Acabei de ver um homem morto. Seu corpo estava em uma curva e seu sangue demarcava algum trajeto. Haviam policiais em volta e uma lona preta cobria o seu corpo que, aos poucos, esfriava no chão do asfalto.
A princípio pensei que poderia ter sido um atropelamento de um pobre cão, já que um carro e 3 motos da polícia criavam um círculo, e bem sei que eles gostam de cães… Meu coração deu um sobressalto.
Reduzi a marcha do meu carro enquanto buscava um pouco de ar, porque precisava passar ao lado. Não era um pobre cão, era uma pobre vida ceifada. Só ouvi da pessoa que mais amo ao meu lado que “não é um cachorro, é uma pessoa. Veja, morreu há pouco. Sinta o cheiro forte de sangue no chão”. Sua voz ao meu lado, no carona, não era mais apenas a sua doce voz, era uma voz diferente, semelhante à da intuição que fala com a gente de forma leve e marcante…
Não pude sentir o cheiro do sangue, pois que sentia o calafrio tomar conta do meu corpo. Firmei mais ainda minhas mãos ao volante, era preciso manter o controle da direção, mas minha cabeça tonteava.

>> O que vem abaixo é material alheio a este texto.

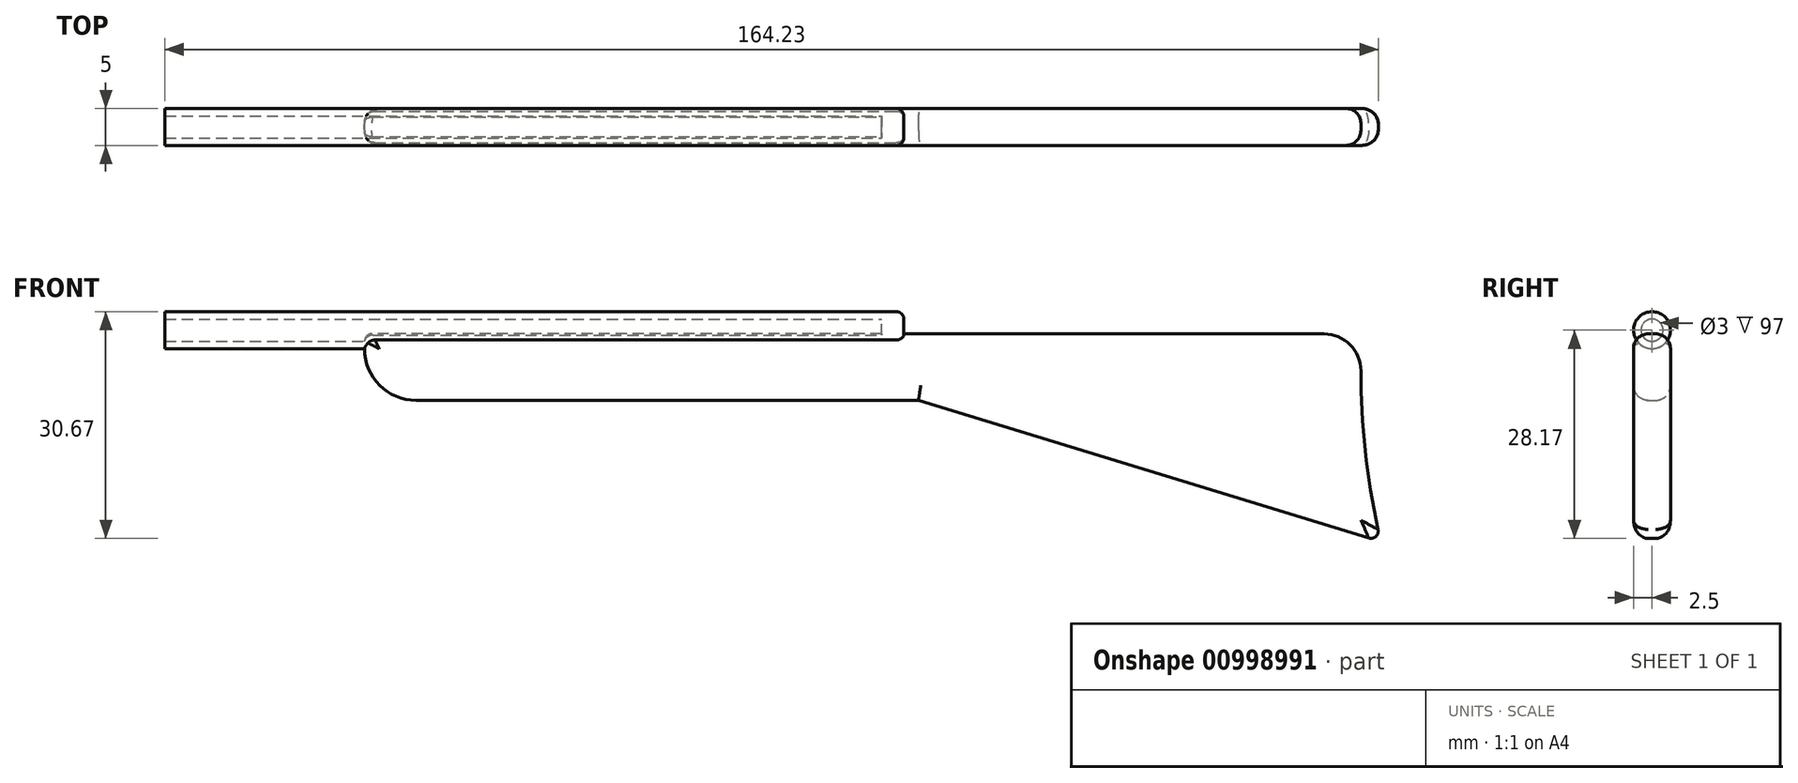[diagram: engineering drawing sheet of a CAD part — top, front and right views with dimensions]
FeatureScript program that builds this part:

Minha doce amada, sempre ao meu lado, seja como carona ou dirigindo conhecia o lado duro da vida. Estagiou durante bom tempo de sua faculdade de Direito no IML. Conhecia os fundamentos da necropsia. Embora lançasse um olhar técnico na rápida passagem sobre o local ainda mantinha os seus sentimentos. Não endureceu como muitos na profissão.
E quanto a mim? Além de filósofa e escritora, também sou jornalista. E durante meus tempos corridos de redação cobria muita “notícia ruim”. Frequentava assiduamente delegacia, batalhão de polícia. Tirando algum delegado soberbo, cuja característica podia ser medida pelo tamanho e disposição de sua gravata, muitas das vezes tortas, os policiais sempre foram receptivos. Mas eu nunca tinha me deparado com situação como esta de agora…
Deixei-a no trabalho e precisava voltar para começar o meu dia, a minha labuta diária frente ao computador. Nunca fiz um pequeno trajeto tão devagar. Precisava manter o controle, para enfrentar novamente aquela imagem.
Por mais que não atue no jornalismo há alguns anos precisava parar e conversar com algum policial. Logo vi que um jornalista estava presente iniciando a sua tarefa difícil, a primeira do dia…
O cheiro da morte era nauseante. Não olhei para o corpo, embora se mantivesse tampado com a lona queria evitar qualquer outra imagem difícil que me impressionasse mais do que já estava.
Perguntei ao primeiro policial que encontrei se aquele crime poderia ser um “acerto de contas” típico do tráfego de drogas ou se havia algum outro perigo que precisasse ficar mais atenta, pois eu precisaria passar novamente pelo local no final da tarde.
Ele mecanicamente me respondeu que o que tinham verificado era que aquela morte havia ocorrido no início da manhã, e devido a localidade poderia ser sim um acerto de contas. Quando indaguei sobre a minha preocupação em ter que passar novamente no local, ele me disse que poderia ficar tranquila que ninguém atiraria em mim.
Instintivamente disse que esperava que não, mas que tinha outra preocupação relacionada aos embates terríveis que presenciamos ao longo das últimas semanas, devido as eleições presidenciais.
Ele retomou mecanicamente a fala ponderando que “90% das mortes ocorridas na cidade eram motivadas pelo tráfego de drogas”.
Era difícil me manter por mais alguns segundos naquele local. Agradeci e desejei-lhe um bom dia de trabalho. Voltei para o meu carro, mas antes pude ouvir — para a sorte ou azar de minha surdez — um outro policial falar, entre eles, “será que ele (a vítima) votou no 17?”.
Parti com aquela ambígua declaração em minha mente. A vida se faz e desfaz em meio a tanta indiferença. A vítima poderia ser um bandido ou não, isso não faz diferença para a “foice ceifadora”. É uma vida que se vai, mais uma que se cala. Mais uma história que se perde.
Sigo. Segunda, terceira, quarta marcha até. Para uns “é a vida que segue”, para mim não. Estou impressionada. É difícil, por ora necessário. Não perdi minha humanidade.